What lines of the data include the string "which"? Copy them all.
▼▼▼
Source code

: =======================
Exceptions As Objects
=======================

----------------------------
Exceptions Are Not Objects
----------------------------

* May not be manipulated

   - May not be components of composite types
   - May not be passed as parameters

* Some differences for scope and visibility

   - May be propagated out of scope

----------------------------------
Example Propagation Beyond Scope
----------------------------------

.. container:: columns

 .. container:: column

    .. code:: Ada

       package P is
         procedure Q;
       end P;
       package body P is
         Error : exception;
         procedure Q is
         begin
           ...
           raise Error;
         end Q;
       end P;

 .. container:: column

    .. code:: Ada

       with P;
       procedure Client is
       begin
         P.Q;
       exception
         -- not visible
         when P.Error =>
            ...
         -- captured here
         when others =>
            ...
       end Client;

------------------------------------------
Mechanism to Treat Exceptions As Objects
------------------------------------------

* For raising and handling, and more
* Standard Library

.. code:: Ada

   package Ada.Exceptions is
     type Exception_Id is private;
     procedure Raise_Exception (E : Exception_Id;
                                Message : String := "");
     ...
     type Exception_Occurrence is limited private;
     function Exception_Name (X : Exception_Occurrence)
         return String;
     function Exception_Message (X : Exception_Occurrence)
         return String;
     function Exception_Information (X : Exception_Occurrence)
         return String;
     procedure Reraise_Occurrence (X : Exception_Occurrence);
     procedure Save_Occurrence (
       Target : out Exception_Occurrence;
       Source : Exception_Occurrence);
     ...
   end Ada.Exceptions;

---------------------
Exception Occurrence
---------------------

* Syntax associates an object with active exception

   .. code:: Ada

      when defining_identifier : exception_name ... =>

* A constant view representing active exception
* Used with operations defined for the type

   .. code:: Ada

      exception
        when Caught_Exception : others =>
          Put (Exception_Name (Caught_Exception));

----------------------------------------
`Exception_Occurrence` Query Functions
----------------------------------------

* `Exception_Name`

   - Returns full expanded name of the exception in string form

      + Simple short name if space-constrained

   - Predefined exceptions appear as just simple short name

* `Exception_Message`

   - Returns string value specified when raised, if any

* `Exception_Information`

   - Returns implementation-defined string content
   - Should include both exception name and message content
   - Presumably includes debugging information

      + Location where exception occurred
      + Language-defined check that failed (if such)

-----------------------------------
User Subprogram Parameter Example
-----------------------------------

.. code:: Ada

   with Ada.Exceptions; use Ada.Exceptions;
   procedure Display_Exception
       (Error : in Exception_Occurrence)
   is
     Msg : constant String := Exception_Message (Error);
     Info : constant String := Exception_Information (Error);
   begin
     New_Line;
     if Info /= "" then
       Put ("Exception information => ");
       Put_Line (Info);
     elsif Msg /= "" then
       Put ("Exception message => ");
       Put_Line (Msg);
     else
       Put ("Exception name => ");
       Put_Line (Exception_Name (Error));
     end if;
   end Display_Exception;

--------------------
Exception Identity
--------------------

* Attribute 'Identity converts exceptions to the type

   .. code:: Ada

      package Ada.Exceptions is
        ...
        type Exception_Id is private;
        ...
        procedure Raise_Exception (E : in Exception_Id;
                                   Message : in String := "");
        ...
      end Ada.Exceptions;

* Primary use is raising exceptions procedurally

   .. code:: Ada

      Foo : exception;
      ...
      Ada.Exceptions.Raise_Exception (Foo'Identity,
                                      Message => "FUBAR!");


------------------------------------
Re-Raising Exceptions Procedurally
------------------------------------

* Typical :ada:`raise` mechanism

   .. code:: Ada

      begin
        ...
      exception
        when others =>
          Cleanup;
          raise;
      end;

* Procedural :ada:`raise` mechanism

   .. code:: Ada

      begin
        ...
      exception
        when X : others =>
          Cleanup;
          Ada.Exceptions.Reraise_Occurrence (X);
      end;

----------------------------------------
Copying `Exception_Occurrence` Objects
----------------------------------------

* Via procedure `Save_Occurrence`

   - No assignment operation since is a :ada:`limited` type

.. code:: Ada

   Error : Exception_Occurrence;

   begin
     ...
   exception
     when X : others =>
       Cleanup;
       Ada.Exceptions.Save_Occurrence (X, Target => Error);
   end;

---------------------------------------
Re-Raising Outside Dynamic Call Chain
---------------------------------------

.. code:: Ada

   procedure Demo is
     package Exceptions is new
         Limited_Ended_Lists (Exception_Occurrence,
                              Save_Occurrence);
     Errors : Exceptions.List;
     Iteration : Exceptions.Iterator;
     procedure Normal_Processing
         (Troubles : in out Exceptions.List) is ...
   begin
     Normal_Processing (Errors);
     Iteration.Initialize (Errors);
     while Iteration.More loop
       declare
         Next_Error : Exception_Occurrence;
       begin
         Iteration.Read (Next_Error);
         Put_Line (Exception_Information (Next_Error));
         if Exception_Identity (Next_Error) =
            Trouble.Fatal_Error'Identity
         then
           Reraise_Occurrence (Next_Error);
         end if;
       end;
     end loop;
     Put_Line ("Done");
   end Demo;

▲▲▲
▼▼▼
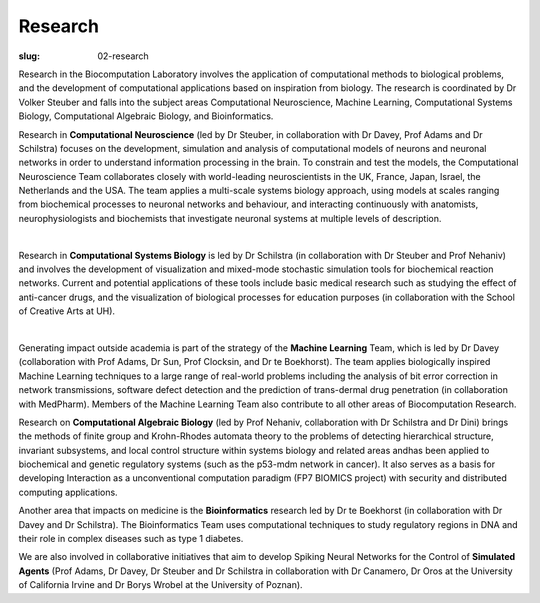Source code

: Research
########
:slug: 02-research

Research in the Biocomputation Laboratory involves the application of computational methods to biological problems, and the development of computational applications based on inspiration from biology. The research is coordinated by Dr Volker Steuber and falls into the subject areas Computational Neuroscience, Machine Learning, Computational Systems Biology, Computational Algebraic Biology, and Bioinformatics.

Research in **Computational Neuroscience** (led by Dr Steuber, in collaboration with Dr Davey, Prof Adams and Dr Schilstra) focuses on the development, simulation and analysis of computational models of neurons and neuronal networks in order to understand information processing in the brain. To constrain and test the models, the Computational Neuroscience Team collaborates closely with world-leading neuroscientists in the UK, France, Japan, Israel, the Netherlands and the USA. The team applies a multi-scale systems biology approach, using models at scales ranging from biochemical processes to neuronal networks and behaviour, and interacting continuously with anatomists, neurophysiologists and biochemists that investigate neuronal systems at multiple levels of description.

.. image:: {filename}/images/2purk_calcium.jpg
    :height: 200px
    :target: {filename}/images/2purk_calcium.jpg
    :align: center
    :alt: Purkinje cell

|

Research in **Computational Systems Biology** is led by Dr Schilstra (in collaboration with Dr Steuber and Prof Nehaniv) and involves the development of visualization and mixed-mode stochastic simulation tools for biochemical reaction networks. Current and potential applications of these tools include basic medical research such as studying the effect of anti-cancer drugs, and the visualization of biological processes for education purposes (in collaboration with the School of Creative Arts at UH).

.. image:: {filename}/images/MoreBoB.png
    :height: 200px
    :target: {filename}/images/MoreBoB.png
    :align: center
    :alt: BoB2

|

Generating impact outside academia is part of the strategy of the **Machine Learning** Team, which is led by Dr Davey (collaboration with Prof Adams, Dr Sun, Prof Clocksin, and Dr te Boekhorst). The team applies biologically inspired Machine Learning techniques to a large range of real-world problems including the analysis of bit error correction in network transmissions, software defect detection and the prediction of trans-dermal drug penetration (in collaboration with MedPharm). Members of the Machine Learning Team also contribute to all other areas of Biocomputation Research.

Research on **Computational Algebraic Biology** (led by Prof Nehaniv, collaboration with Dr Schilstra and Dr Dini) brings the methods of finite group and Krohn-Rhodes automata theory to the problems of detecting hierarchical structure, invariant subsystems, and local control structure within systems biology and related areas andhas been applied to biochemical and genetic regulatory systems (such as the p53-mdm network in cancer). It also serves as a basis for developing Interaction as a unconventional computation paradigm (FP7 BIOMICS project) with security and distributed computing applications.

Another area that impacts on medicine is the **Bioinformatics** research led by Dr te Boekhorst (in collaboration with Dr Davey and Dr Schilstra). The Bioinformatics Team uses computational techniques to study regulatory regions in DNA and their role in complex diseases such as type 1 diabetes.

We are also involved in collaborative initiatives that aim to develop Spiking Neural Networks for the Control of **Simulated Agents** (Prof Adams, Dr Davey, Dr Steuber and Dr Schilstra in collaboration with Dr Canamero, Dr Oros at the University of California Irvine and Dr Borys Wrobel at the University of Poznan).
▲▲▲
▼▼▼
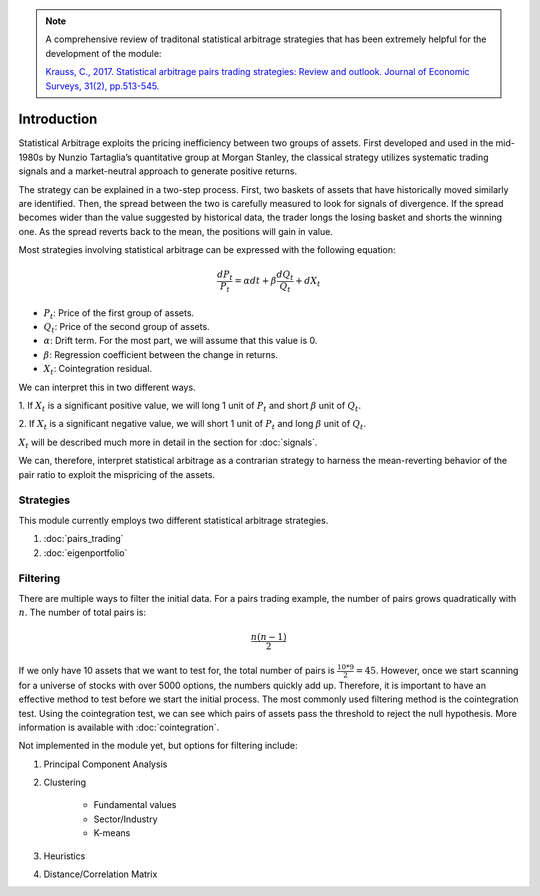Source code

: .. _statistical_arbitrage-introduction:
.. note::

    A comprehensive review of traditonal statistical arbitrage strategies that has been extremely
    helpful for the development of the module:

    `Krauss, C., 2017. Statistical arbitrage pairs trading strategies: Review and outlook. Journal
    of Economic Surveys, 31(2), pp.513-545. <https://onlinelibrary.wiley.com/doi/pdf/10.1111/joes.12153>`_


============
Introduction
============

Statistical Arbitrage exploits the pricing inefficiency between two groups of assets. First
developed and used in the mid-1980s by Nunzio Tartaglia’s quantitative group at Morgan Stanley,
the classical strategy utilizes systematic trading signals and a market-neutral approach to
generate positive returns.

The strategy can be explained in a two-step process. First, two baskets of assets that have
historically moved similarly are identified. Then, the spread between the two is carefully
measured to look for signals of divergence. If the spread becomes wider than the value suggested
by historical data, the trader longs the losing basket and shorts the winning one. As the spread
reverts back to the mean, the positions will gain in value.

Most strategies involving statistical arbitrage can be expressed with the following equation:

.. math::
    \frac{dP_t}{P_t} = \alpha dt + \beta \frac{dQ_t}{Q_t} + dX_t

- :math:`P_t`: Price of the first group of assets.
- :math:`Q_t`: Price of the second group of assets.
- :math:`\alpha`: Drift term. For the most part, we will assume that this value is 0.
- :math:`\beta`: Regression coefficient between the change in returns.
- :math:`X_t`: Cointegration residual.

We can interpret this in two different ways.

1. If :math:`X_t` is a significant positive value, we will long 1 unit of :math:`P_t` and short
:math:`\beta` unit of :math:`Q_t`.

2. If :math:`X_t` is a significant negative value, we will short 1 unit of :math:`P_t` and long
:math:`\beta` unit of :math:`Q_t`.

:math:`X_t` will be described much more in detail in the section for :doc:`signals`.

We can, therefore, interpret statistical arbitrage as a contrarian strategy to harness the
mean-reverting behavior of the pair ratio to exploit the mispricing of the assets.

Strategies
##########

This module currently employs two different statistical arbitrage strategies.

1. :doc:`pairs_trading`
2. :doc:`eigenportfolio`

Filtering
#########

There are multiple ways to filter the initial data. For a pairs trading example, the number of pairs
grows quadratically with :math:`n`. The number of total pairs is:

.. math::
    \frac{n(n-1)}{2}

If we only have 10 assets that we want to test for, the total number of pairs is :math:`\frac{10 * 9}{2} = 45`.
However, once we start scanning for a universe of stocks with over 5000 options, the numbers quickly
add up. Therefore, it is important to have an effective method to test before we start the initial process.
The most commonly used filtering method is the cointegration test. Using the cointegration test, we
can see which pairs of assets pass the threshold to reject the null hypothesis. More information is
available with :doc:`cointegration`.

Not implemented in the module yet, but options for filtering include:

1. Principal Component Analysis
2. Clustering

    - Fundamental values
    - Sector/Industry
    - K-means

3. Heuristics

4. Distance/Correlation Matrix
▲▲▲
RESPONSE TO THIS EXERCISE:
Generating impact outside academia is part of the strategy of the **Machine Learning** Team, which is led by Dr Davey (collaboration with Prof Adams, Dr Sun, Prof Clocksin, and Dr te Boekhorst). The team applies biologically inspired Machine Learning techniques to a large range of real-world problems including the analysis of bit error correction in network transmissions, software defect detection and the prediction of trans-dermal drug penetration (in collaboration with MedPharm). Members of the Machine Learning Team also contribute to all other areas of Biocomputation Research.
can see which pairs of assets pass the threshold to reject the null hypothesis. More information is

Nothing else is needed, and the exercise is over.